**WHAT YOU ARE ASKED TO DO**
Leave out the images and return all the data word for word.
DATA RECORDS Start Marker
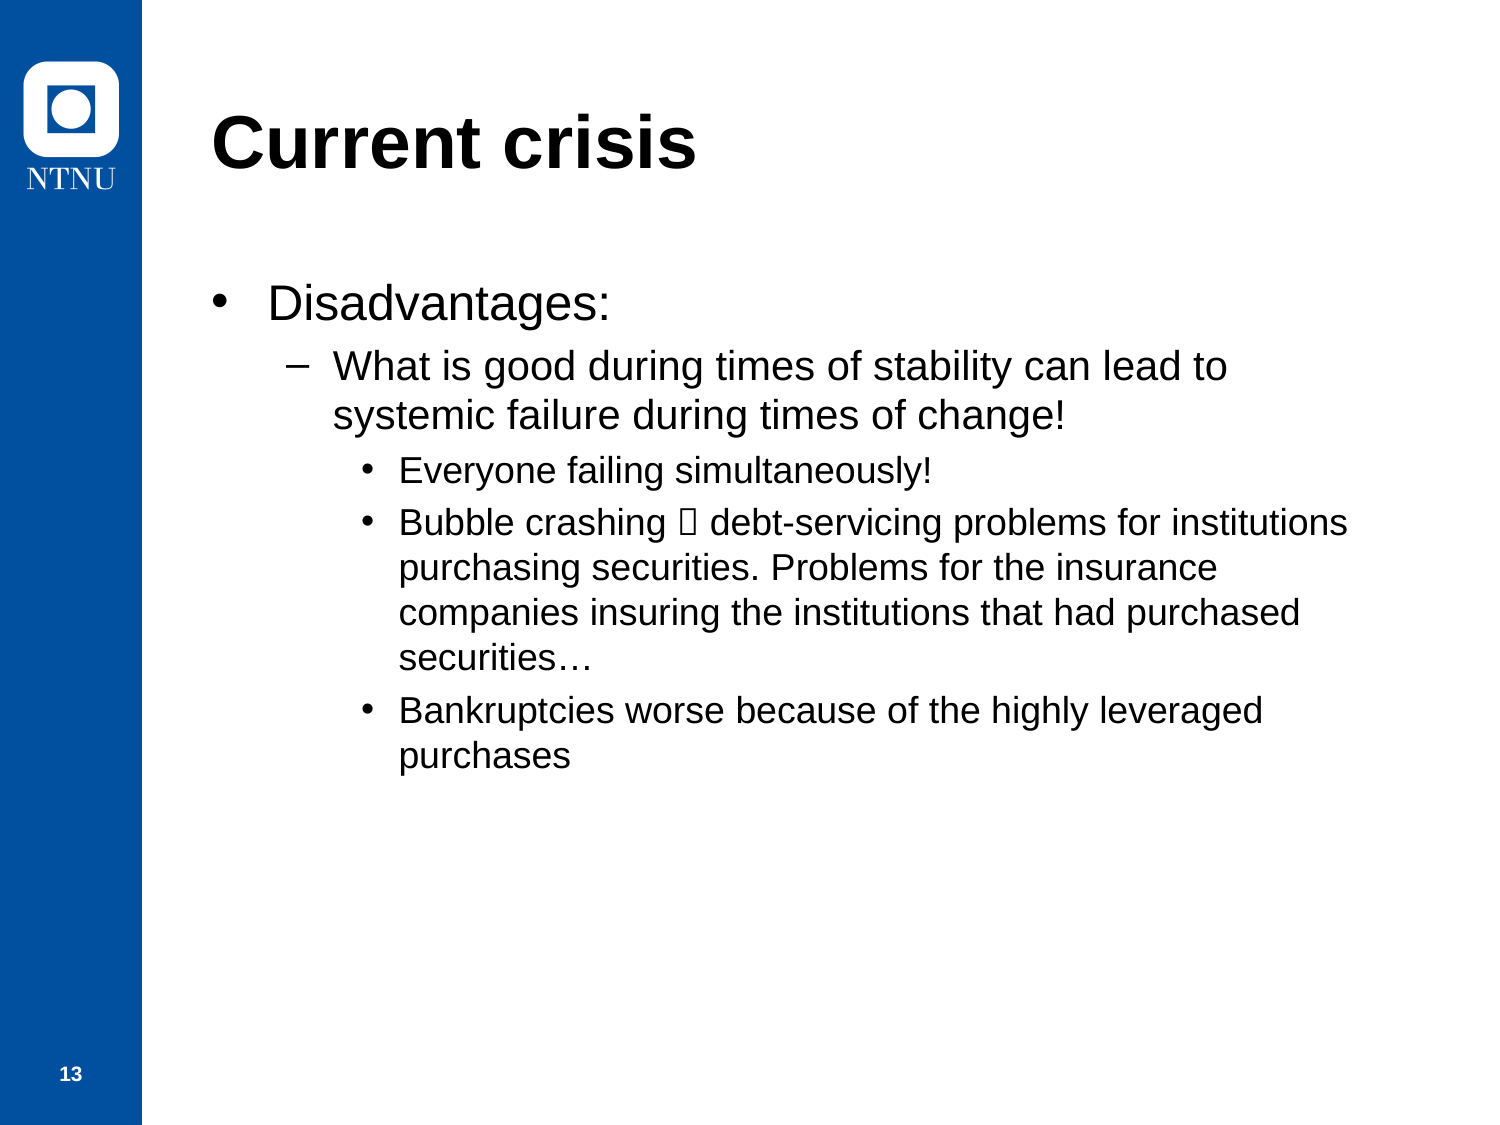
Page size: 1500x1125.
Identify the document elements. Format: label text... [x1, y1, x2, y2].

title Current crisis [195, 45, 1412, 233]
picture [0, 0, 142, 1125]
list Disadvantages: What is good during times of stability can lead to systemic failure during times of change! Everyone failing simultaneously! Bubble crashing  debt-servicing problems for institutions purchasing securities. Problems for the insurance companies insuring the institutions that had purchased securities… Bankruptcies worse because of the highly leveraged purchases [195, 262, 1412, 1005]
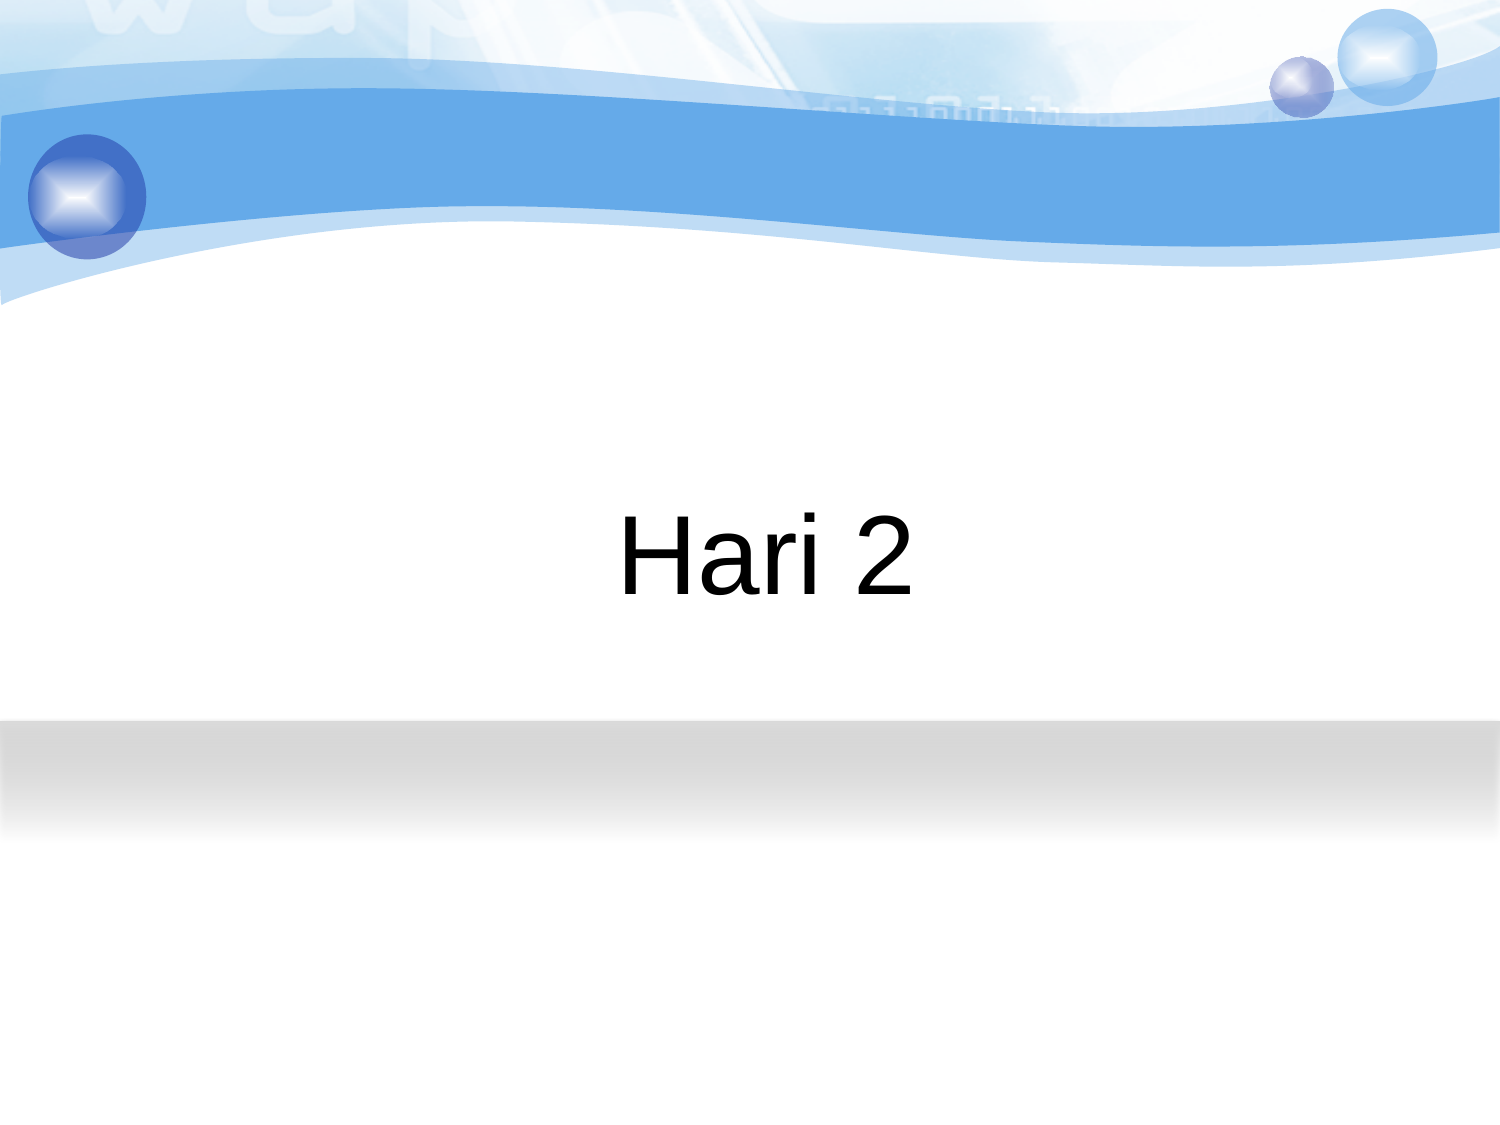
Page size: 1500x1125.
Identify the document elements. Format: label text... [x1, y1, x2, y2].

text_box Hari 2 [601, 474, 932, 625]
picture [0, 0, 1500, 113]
DATA RECORDS End Marker
**RESULT OF THE TASK**
Page size: 1500x1125.
Identify the document elements. Format: label text... [x1, y1, x2, y2].

title Current crisis [195, 45, 1412, 233]
picture [0, 0, 142, 1125]
list Disadvantages: What is good during times of stability can lead to systemic failure during times of change! Everyone failing simultaneously! Bubble crashing  debt-servicing problems for institutions purchasing securities. Problems for the insurance companies insuring the institutions that had purchased securities… Bankruptcies worse because of the highly leveraged purchases [195, 262, 1412, 1005]
Page size: 1500x1125.
Identify the document elements. Format: label text... [x1, y1, x2, y2].

text_box Hari 2 [601, 474, 932, 625]
picture [0, 0, 1500, 113]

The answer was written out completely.